How has Covid -19 affected the London rental market?

The very top of the market saw activity as applicants sought out luxurious and spacious accommodation to reside in during lockdown.

The middle to upper middle level of the market where one bedroom apartments would normally let for £1,950pcm and two bedroom apartments would achieve £2,600 pcm, has seen some stagnation with landlords having to accept offers approximately 7% -10% below asking price. I do have some concerns about this price point, particularly in light of the scheduled imminent completions in Canary Wharf Group’s Park Drive and Galliard Homes’ Maine Tower. However, a well presented apartment with sensible asking price will be sure to find a tenant fast.

Unsurprisingly, the more accessibly priced apartments have been most resilient in terms of value.

As always, location is key. Throughout the lockdown period, we continued to receive daily enquiries for a one bedroom flat up to £1,500 pcm or a two bedroom flat up to £1,800 pcm in good locations. Price drops were minimal in this price range. As we slowly emerge from lockdown, I expect demand could quickly outstrip supply.

How has Covid -19 affected the London sales market?

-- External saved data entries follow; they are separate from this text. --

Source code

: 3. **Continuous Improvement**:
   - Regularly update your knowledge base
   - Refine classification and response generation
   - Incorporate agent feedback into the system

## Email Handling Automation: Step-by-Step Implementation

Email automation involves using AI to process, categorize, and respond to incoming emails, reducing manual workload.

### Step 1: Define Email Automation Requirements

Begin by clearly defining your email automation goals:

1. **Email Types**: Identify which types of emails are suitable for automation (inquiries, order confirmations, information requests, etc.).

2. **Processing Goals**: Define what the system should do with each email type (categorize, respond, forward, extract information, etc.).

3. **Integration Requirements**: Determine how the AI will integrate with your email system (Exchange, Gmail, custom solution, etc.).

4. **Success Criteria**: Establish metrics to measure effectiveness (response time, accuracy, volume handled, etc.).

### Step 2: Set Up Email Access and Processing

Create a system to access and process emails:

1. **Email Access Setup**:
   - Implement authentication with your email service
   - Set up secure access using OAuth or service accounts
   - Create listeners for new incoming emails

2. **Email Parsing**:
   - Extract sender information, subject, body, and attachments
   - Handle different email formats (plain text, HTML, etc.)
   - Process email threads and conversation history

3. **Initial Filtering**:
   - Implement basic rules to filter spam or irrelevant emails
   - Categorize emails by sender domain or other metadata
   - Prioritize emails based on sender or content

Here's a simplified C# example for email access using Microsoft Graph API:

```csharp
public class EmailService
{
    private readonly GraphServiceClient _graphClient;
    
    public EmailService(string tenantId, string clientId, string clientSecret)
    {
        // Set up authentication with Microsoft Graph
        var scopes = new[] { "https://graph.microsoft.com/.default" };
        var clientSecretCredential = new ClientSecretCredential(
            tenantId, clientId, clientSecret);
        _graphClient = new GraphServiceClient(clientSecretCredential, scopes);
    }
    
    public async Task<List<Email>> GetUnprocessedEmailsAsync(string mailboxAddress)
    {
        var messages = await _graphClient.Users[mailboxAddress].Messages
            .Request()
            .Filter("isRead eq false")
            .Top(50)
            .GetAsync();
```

From the 24th of March to the 13th of May the sales market was effectively suspended. Although it was possible to organise video viewings and some conveyancers were still working, there were not any surveyors available to value the property on behalf of the buyer and the lender. So although in theory a sale could be agreed, it was not possible to arrange mortgage funds.

Sales enquirers during April were very low indeed – averaging 0.7 per day one a day.

Many surveyors have now returned to work, so hopefully we will start to see some activity in the sales market.

It is too early to tell how quickly the sales market will return to the positive signs we saw in February and early March, however, the fundamental market drivers are still encouraging, i.e low interest rates and a lack of housing supply.

What can we expect in the near term?

Parallels have been drawn between the economic impact of the current COVID-19 pandemic effects and the financial crash of 2007/2008. There are, however, some key differences between the two periods in relation to the property markets. In the 2007/2008 global financial crash, insufficiently capitalized banks were part of the problem. Following the better regulation of the financial system financial institutions have had to undergo stress testing and financial modelling in order to be able to better cope with an economic downturn. Therefore, the banks have healthy balance sheets and will be able to provide the funding needed to drive the economy and the housing market.

As we emerge from the lock down and renters and purchasers work to realise their aspirations, we expect the finances to be available to them.

Therefore, I am confident that transaction levels in both the rental and sales markets will recover quickly.